Exercise passage START
Xbox Issues Global Warming Game Challenge

Xbox Issues Global Warming Game Challenge

June 13, 2007
An inconvenient game? Perhaps...

Microsoft and Games for Change (G4C) have come together for a socially-aware gaming design competition. The  Xbox 360 Games for Change Challenge, open to college students worldwide, will launch this summer. Participants can submit game designs based on the theme of global warming. Submissions must be based on Microsoft's XNA Game Studio Express software.

The best entries will receive cash prizes, which can be used for education. Winners will also be invited to present their game to Microsoft game execs who will evaluate the designs as possible future download offerings on Xbox LIVE. The first-place winner gets a chance to apprentice with MS.

Said Suzanne Seggerman, co-founder and president of Games for Change:
The current generation of gamers is among the most socially conscious in history. We know from experience that young people are looking for ways to help make the world a better place...
Exercise passage END
Data extract START
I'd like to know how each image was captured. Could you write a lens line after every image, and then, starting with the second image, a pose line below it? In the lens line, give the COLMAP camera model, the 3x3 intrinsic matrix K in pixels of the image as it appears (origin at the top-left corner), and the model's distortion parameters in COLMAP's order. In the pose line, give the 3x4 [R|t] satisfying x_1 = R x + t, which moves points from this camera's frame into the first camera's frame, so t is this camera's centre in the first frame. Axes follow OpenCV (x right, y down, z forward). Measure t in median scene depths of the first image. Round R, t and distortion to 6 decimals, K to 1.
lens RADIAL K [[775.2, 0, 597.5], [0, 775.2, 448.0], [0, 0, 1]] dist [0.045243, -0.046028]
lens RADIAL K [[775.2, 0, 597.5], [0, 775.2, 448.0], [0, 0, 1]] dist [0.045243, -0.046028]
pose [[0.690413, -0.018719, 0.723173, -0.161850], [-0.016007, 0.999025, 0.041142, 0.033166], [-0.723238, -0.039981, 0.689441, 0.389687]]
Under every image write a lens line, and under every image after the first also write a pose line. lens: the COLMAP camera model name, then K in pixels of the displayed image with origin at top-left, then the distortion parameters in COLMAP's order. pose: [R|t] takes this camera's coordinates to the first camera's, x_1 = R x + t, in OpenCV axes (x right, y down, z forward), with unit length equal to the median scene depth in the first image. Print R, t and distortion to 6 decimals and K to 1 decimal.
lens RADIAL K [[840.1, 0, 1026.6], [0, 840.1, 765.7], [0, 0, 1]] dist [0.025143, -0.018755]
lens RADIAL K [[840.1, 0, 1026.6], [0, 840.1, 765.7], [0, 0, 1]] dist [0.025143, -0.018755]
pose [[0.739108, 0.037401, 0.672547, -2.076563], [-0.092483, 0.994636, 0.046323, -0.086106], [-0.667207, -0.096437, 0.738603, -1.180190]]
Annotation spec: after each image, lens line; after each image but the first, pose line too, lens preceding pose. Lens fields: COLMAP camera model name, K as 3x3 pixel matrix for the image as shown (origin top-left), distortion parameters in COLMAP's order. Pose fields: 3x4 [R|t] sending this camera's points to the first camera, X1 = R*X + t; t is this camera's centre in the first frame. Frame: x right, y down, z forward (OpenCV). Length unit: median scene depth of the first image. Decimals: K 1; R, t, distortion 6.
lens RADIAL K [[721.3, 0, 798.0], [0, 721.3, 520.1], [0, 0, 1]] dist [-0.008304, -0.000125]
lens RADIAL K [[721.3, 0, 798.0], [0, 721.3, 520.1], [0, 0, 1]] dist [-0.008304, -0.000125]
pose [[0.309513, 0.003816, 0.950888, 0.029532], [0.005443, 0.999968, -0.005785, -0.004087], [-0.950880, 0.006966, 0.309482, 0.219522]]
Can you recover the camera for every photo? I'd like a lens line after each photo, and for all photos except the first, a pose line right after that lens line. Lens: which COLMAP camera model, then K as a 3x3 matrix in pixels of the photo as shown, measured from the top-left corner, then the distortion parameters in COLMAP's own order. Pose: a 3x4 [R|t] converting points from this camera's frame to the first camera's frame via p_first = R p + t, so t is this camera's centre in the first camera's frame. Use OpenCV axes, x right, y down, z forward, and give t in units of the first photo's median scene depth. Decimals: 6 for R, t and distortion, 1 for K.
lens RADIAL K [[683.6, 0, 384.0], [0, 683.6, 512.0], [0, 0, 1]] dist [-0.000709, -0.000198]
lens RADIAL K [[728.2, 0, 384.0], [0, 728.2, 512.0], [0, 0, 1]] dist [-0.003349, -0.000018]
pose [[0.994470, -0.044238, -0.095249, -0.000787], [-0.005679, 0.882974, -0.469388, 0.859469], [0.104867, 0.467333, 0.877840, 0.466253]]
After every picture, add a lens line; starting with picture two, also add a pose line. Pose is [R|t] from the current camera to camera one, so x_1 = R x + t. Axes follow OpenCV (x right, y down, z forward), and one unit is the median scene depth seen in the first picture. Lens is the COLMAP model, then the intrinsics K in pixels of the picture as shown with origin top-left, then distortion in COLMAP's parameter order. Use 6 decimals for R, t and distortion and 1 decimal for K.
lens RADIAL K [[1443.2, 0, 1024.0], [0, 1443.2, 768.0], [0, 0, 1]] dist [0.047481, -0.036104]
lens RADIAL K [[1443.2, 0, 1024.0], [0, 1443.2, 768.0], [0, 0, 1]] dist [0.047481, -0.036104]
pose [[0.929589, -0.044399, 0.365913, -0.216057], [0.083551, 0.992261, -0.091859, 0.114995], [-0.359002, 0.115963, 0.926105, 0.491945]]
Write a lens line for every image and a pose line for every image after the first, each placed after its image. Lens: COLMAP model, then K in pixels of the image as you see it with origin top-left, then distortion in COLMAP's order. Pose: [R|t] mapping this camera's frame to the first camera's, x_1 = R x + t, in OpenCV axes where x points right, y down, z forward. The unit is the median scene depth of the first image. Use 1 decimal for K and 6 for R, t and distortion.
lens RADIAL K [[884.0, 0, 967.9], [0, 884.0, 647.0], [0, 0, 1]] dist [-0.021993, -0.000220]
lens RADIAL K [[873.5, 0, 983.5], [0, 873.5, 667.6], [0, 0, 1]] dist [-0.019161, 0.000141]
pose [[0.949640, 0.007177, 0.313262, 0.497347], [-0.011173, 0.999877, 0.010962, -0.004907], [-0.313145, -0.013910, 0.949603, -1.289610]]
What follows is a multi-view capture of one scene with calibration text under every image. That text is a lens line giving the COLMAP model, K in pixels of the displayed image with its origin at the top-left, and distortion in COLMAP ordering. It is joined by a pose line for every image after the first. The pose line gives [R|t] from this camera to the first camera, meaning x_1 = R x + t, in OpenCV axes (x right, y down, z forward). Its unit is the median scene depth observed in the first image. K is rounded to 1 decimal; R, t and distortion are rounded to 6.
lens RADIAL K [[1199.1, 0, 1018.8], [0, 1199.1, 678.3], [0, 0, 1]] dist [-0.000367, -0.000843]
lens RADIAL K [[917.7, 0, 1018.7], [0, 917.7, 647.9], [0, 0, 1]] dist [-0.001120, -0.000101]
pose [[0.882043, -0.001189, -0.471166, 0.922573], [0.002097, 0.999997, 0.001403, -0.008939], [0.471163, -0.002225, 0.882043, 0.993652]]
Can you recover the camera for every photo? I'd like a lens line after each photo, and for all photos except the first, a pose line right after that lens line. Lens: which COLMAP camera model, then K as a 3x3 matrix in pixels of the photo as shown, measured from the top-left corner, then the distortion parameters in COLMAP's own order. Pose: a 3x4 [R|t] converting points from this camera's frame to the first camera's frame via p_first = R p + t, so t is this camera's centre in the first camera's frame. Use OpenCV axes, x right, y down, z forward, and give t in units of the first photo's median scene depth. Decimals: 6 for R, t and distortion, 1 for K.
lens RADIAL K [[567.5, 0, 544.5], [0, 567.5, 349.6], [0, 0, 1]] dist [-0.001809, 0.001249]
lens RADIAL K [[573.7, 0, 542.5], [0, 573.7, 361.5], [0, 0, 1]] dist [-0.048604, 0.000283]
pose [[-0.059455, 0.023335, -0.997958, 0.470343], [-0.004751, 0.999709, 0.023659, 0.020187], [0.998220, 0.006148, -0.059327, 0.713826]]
Data extract END
Explore the material:
**A)** Rewrite the part of the Xbox challenge article starting with "Microsoft and Games" and going on through "apprentice with MS.", swapping "college students" for "university students".
**B)** According to the Xbox challenge article, what software must submissions be based on?
The lines that come after the article aren't needed for anything here.

Replies:
**A)**
Microsoft and Games for Change (G4C) have come together for a socially-aware gaming design competition. The  Xbox 360 Games for Change Challenge, open to university students worldwide, will launch this summer. Participants can submit game designs based on the theme of global warming. Submissions must be based on Microsoft's XNA Game Studio Express software.

The best entries will receive cash prizes, which can be used for education. Winners will also be invited to present their game to Microsoft game execs who will evaluate the designs as possible future download offerings on Xbox LIVE. The first-place winner gets a chance to apprentice with MS.

**B)** Microsoft's XNA Game Studio Express